Now suppose the total sea ice data are the sum of sea ice in three major regions. Region 1 is the Arctic ocean, region 2 is the mid-latitudes, and region the third is Big Bay (which is actually connected to the ocean but is called a bay). Here’s the data for region 1:
And here are the anomalies:
Least-squares regression gives a trend rate for region 1 of -3.7 thousand km^2 per year, but the noise is obviously not following the normal distribution. We could instead try Theil-Sen or least-absolute-deviation regression, but when we do we find that they give an estimated trend of zero!
The problem (and it is indeed a problem) is that these methods are pretty much treating the nonzero values as outlier noise. They’re really taking a “majority view” of the trend, and the majority of the estimates based on point-pairs are zero.
Frankly, that’s clearly not right. During the early years there was little or no melting at all in the Arctic ocean, but recently there has been consistent, even extensive, Arctic ocean melt.
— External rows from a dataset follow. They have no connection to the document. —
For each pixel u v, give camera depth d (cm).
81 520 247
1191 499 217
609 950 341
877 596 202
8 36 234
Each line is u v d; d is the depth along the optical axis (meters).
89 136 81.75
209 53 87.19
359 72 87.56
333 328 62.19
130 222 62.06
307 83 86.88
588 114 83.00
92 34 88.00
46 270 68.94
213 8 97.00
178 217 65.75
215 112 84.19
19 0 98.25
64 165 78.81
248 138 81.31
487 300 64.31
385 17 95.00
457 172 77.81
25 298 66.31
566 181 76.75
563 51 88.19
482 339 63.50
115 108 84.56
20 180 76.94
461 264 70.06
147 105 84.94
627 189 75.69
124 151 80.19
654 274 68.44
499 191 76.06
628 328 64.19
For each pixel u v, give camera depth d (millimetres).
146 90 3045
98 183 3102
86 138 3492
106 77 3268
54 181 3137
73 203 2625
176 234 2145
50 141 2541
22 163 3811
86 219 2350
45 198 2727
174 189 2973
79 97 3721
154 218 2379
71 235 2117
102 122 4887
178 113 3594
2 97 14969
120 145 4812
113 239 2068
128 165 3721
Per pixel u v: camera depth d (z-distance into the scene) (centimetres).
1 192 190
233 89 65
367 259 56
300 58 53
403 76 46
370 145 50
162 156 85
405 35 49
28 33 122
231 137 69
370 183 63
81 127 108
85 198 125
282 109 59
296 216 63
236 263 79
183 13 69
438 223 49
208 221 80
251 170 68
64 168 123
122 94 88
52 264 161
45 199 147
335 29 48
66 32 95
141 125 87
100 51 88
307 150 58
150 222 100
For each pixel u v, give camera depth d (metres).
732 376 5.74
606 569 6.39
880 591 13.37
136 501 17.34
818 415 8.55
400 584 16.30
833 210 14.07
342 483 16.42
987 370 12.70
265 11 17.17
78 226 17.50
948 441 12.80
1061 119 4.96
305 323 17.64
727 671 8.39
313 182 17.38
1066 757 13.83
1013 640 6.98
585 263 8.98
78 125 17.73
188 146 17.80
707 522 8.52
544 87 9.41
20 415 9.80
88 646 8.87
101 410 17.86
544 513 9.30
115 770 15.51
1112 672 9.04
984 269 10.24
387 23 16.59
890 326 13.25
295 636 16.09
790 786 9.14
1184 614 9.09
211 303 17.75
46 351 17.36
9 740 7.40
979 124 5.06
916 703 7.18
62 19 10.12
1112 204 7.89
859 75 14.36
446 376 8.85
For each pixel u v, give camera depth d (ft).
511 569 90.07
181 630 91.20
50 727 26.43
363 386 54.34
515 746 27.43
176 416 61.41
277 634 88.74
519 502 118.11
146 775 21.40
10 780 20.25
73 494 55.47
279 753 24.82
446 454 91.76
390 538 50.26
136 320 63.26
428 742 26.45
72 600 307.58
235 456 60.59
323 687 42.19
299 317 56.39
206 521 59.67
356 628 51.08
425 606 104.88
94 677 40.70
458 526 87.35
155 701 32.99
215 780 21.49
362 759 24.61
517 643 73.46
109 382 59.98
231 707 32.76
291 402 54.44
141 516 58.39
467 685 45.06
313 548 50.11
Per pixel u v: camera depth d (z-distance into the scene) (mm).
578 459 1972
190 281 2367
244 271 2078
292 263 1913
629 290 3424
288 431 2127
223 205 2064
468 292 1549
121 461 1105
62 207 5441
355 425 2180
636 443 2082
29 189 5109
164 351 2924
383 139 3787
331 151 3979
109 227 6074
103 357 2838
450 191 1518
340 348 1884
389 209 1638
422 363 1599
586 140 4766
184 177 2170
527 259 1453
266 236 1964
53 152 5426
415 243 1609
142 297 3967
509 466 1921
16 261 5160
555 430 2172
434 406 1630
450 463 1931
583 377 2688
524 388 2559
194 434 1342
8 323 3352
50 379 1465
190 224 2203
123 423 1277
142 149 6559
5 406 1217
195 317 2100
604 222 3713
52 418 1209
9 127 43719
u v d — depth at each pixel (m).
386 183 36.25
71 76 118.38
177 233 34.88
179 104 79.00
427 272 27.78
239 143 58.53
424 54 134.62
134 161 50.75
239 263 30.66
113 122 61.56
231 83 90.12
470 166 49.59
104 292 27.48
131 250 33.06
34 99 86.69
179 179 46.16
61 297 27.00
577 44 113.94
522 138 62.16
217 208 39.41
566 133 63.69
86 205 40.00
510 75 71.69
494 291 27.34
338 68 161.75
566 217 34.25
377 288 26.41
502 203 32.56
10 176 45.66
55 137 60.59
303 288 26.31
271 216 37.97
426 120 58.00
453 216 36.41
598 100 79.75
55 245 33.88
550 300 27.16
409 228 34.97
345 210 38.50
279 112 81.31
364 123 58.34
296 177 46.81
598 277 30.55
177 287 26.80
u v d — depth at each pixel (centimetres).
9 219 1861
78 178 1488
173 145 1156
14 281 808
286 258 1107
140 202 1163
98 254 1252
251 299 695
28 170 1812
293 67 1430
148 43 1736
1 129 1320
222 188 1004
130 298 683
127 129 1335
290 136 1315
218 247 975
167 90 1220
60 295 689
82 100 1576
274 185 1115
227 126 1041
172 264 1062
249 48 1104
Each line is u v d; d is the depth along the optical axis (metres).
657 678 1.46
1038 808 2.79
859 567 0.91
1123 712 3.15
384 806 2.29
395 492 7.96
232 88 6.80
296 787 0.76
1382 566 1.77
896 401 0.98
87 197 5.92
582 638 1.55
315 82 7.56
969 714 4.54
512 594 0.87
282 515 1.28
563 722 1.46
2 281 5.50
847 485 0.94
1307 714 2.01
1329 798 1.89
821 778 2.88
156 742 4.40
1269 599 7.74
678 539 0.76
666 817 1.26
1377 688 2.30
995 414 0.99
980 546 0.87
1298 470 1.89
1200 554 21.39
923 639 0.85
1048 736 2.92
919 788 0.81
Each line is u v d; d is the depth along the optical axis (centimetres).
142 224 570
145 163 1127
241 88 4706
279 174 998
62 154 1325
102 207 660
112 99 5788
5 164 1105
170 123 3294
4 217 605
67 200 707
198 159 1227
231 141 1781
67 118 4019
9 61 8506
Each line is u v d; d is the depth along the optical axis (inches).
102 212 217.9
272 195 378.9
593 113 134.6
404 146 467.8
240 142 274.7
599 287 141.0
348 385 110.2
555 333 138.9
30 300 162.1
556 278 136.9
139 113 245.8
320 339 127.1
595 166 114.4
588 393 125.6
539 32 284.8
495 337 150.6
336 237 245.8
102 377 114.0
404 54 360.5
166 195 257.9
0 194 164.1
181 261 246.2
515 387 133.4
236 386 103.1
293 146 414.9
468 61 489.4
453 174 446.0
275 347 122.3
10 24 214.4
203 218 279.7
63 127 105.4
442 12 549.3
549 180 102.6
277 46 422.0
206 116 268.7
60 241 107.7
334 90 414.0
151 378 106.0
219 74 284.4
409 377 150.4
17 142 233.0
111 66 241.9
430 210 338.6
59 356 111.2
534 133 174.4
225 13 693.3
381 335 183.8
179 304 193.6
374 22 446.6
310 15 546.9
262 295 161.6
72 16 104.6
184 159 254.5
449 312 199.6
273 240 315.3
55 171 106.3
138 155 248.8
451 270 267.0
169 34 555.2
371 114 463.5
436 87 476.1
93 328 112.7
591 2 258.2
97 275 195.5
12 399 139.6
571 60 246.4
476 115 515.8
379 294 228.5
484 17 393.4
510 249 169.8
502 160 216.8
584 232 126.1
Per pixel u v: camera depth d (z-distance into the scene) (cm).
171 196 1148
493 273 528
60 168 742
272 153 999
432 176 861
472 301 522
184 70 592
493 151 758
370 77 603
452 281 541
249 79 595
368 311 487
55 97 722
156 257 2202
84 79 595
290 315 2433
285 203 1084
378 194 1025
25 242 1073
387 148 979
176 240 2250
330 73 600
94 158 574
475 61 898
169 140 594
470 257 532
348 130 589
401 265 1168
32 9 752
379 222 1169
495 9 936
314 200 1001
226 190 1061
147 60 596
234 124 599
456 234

This is most assuredly a trend, but the robust regression methods fail to detect it.
The mid-latitudes don’t show such behavior, instead their data look like this:
with anomalies like this:
All three methods once again give good estimates, least-squares indicating -9.7 thousand km^2/yr, least-absolute-deviation -10.3, and Theil-Sen -10.0.
When we look at Big Bay we notice the same problem as with the Arctic ocean, but in reverse:
Now we note that there was regular seasonal freezing during the early years, but it has declined so much that in recent years it’s usual to have no freezing at all. Here are the anomalies:
Least-squares regression reveals the declining trend, estimating it at -1.0 thousand km^2/yr. But once again both Theil-Sen and least-absolute-deviation regression indicate a trend rate of zero.
If we use a robust method to estimate the trend in each region, then add the trends together to get an estimate for the entire Arctic, then Theil-Sen gives -10.0 and least-absolute deviation -10.3 thousand km^2/yr. But these are in conflict with the estimates from these same methods for the Arctic as a whole. So, this is one of those cases where the robust regression methods have led us astray.
If, on the other hand, we estimate the trend in each region separately by least-squares regression, then add the regional trends together, we get exactly the same estimate which least-squares gives for the Arctic as a whole. And that’s good! It’s because least-squares is a linear estimate, which we remind the reader means that it is a linear function of the input data.
Yes this is an artificial example, but it’s not so different from the real situation with Arctic sea ice. It illustrates one of the palpable advantages of a linear estimator, and of all the linear estimators, least-squares regression can be called “best.”
Robust methods are terrific, and in some circumstance indispensable. We’ve also seen a case in another recent post of least-squares being far less than optimal for the analysis. But overall, I still stand by least-squares as the single best overall estimator of linear trend around. And one of the reasons is that it’s a linear estimate of linear trend.